但是他心中是恩慈那种病恹恹的样子,难受也变得不重要,但喜欢的那女孩子正身心受苦。
居然很快入睡,早晨,他是被七婶叫醒的。
“李先生,你怎幺有床不睡,睡在这里呢?”
他揉揉眼睛,忘了置身何处。
“啊——我起身迟了。”他跳起来:“我得赶快出去办事,你先替我看着汤先生。”
“当然,我喂完他早餐才去买菜。”
“我会让男护士中午来。”他随便梳洗一下:“两个,让他们轮班。”
“两个?会不会太浪费啊!”七婶坦率的。
“放心。只要他们父女平安,其它的不是问题。”隽之打电话回公司请半天假后说:“我现在先去医院。”
“李先生——”七婶欲言又止。
“什幺?”
“恩慈能遇到你真好,”她说:“这孩子也苦了二十多年,你——会照顾她一辈子?”
隽之的脸一下子红了,含糊的应一声,转身逃了出来。
他会照顾她一辈子?
他是想,是希望,然而——有机会,有希望吗?
医院里十分忙碌,正是一天开始之时,医生忙着巡房,护士忙着派药去病房。
隽之先请好两个轮班的男护士,然后才去恩慈的病房。
医生刚走,护士正在服侍她吃药。
“请站在那儿别过来。”护士说:“太近有危险。”
“是。”隽之很守本份。
吃完药,护士收拾东西出去。
“我已安排好汤伯伯。”他说。
“你根本不必住我们家。”她说。早晨看来她精神略好,但脸色和眼睛似泛黄。
“昨夜临时睡一夜,现在我已请好男护士。”他说:“两个,他们会日夜轮班照顾汤伯伯,直到你复原。”
“你——”她睁大眼睛:“不必如此,我心会不安。”
“暂时只能这样,白天我要上班,七婶自己也忙。”他衷心说:“朋友之间不必计较什幺,说不定有一天我也会求你帮忙。”

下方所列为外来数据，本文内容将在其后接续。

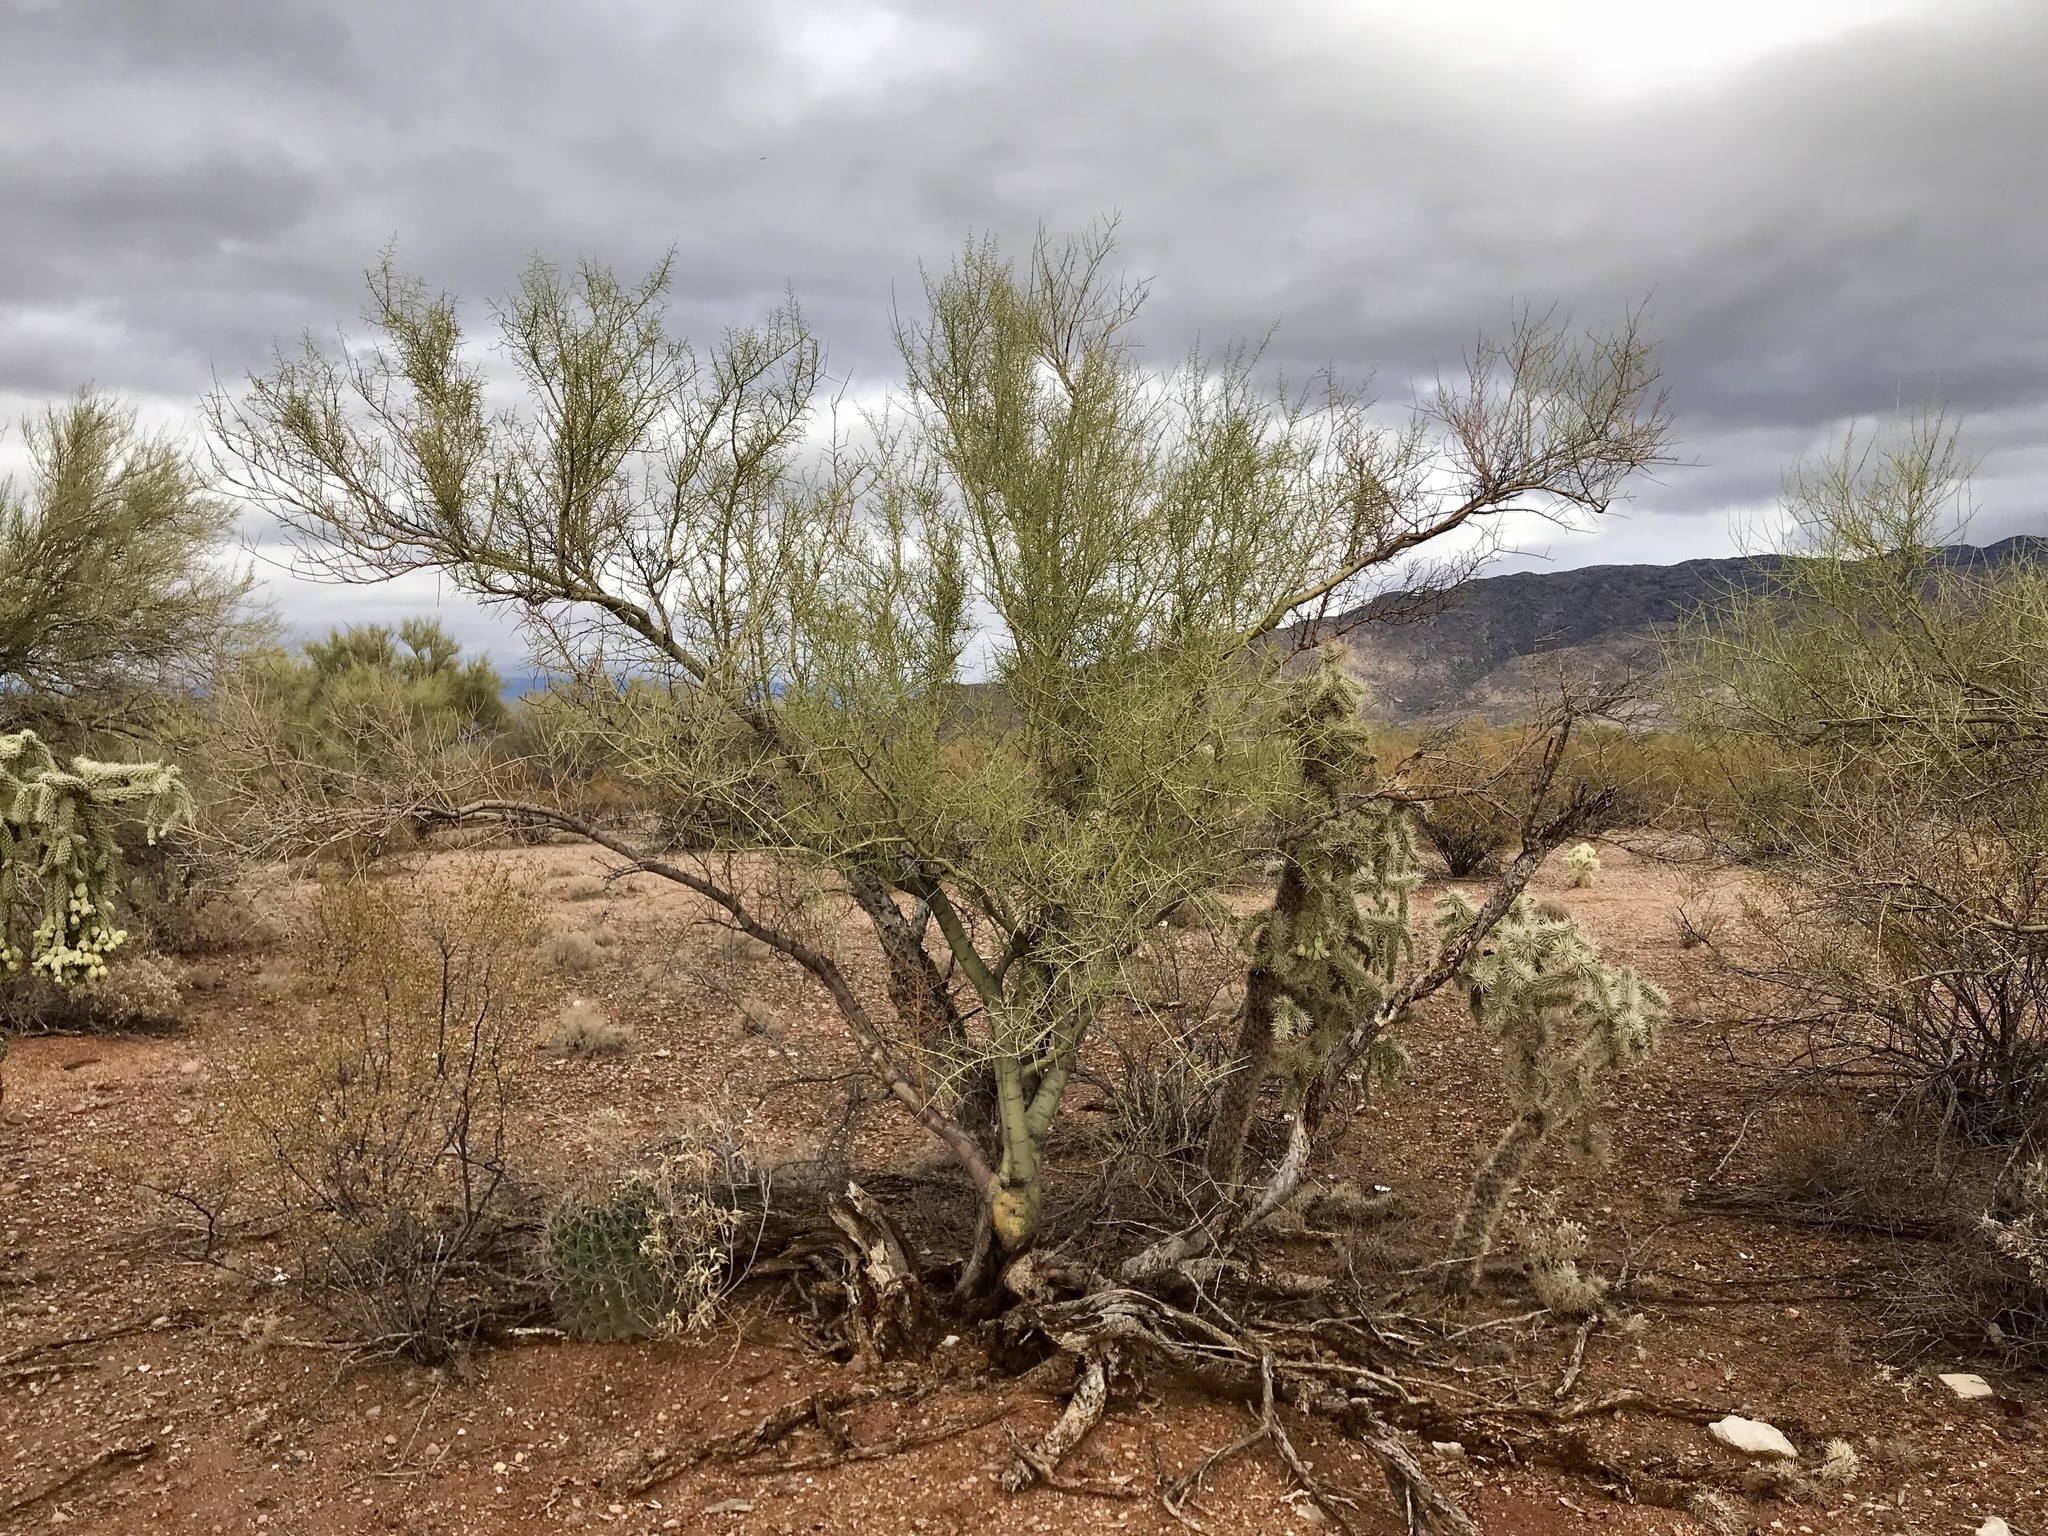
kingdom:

“或者——我会无能为力呢?”病中的她依然心硬,依然保持原则,很不容易。
“我也不怪你,”他微笑:“等会儿我会带男护士去你家;下午我上班,有事可随时找我。”
她轻轻地叹口气,无奈地说:“隽之,我真无以为报。”
隽之突然忙起来,上班他必须集中精神,下班之后,汤家、医院两头跑,一星期下来,他明显地疲乏了,消瘦了,但他情绪甚好。
这期间,唯一值得安慰的是恩慈的病情很有好转,医生再化验一次,如果无病菌,就可搬回普通病房了。
隽之现在每次见她,还是必须隔得远远的。
星期六下午,他先去汤家,那两个男护士还算尽责。之后他又赶去医院。
幸运的,恩慈已搬回普通病房。
“改住私家病房,好不好?”他柔声地问。
“不。”她的倔强在病中也无减。
“这儿这幺吵——”
“但合我的身份,”她淡然说:“我已感觉无以为报了,请别再加重我的负担。”
他只好沉默。
“你刚从我家来?”她问。
“是,汤伯伯很好,还胖了一点。”他说:“那两个男护士还很不错。”
“自然会胖的,你给了七婶那幺多钱买菜。”她坦然的望住他:“这笔钱我无论如何会还的。”
“请勿谈钱的事,令我惭愧,”他真诚的:“好象除了钱,我再也无法在其它地方帮助你们。”
“除了钱,你给我最大的是精神支持。”她认真的。
“真有?”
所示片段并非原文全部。